DESCRIPTION OF THE TASK
Look for the word "Right" in the entries and copy each line where it appears.

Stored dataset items
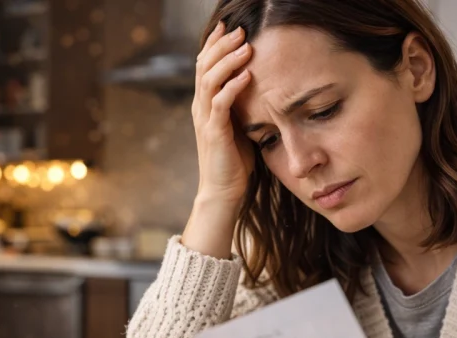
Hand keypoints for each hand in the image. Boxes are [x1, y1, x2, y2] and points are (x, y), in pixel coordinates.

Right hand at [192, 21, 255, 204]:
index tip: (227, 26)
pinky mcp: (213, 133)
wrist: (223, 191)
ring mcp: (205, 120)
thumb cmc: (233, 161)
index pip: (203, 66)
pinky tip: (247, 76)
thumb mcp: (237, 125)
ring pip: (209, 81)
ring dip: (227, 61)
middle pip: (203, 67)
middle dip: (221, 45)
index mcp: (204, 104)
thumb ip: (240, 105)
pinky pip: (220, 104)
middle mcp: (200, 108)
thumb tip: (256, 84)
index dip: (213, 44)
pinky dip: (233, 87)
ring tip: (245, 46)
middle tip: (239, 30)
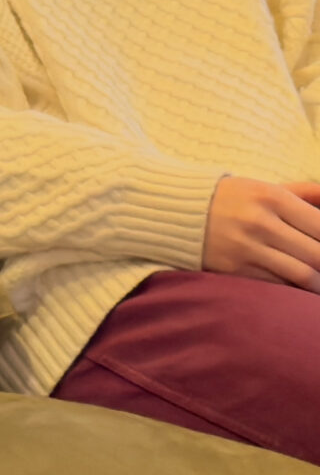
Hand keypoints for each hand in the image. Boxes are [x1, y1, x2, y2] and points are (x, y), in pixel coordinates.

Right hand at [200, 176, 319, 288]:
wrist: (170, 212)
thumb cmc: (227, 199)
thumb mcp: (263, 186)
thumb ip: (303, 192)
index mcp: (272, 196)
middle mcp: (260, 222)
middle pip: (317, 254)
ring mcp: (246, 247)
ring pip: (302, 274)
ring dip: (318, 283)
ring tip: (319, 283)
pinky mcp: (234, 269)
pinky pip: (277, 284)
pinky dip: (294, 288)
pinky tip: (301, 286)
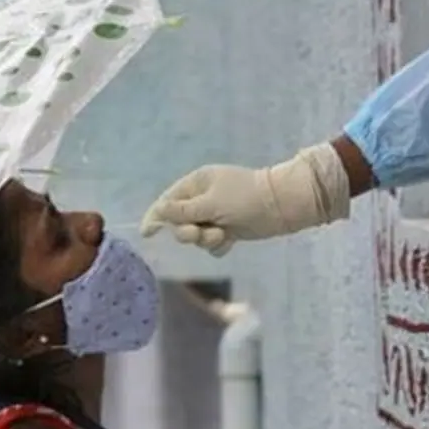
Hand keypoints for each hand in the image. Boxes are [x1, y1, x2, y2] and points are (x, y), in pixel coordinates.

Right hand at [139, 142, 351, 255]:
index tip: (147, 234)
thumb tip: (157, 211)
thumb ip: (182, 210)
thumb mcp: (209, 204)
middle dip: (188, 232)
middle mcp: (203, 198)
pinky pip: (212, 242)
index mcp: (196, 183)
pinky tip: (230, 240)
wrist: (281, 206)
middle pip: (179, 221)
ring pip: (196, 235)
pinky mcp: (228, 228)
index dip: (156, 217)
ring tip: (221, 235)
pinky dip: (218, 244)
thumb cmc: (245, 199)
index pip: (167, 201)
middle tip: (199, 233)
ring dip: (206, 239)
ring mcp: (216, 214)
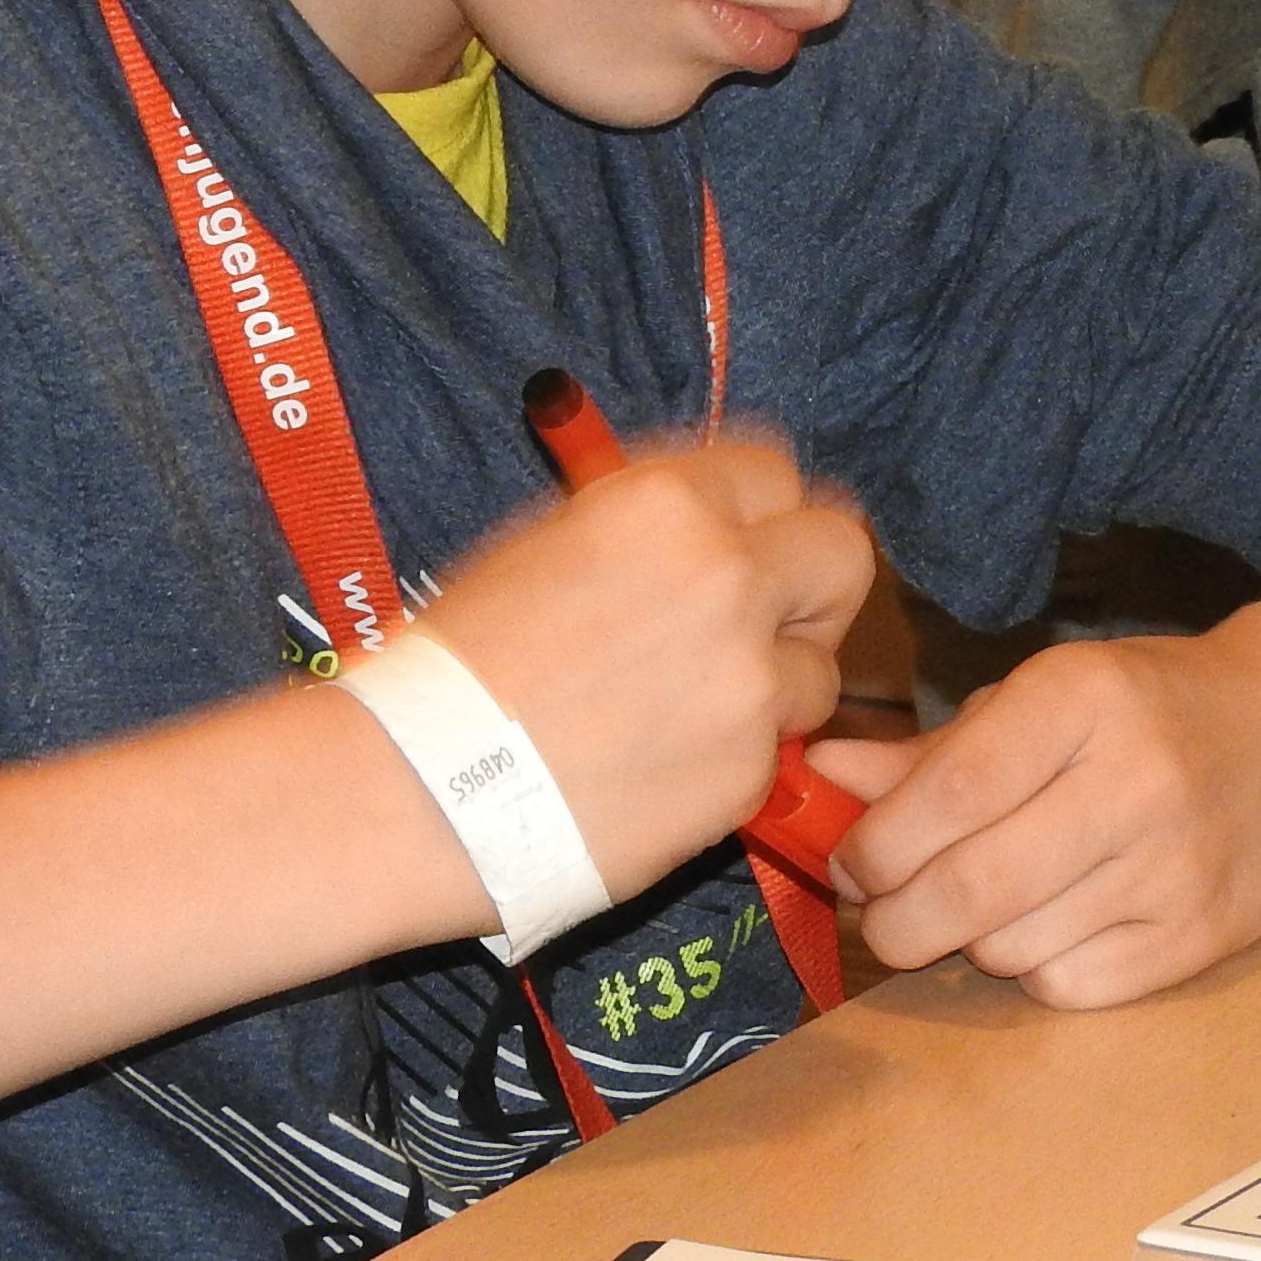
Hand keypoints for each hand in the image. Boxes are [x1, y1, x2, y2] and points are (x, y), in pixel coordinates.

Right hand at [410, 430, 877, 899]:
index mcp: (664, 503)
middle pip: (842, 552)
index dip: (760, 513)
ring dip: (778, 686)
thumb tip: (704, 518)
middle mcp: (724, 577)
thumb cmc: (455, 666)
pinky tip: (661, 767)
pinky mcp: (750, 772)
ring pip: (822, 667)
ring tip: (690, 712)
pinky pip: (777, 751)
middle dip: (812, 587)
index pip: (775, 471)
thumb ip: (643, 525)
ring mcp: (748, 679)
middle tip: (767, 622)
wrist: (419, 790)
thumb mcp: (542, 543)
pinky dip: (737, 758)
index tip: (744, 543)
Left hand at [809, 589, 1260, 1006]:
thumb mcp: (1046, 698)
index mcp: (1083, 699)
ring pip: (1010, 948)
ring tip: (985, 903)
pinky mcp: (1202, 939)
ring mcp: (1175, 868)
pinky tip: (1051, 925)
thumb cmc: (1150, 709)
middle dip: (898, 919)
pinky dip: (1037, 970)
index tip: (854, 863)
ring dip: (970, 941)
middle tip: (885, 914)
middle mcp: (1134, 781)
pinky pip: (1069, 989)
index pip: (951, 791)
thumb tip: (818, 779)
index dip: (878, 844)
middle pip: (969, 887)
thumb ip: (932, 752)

EXERCISE RESPONSE
Right hand at [192, 21, 255, 204]:
Right hand at [200, 176, 319, 288]:
Right hand at [139, 142, 351, 255]:
Right hand at [410, 430, 877, 899]:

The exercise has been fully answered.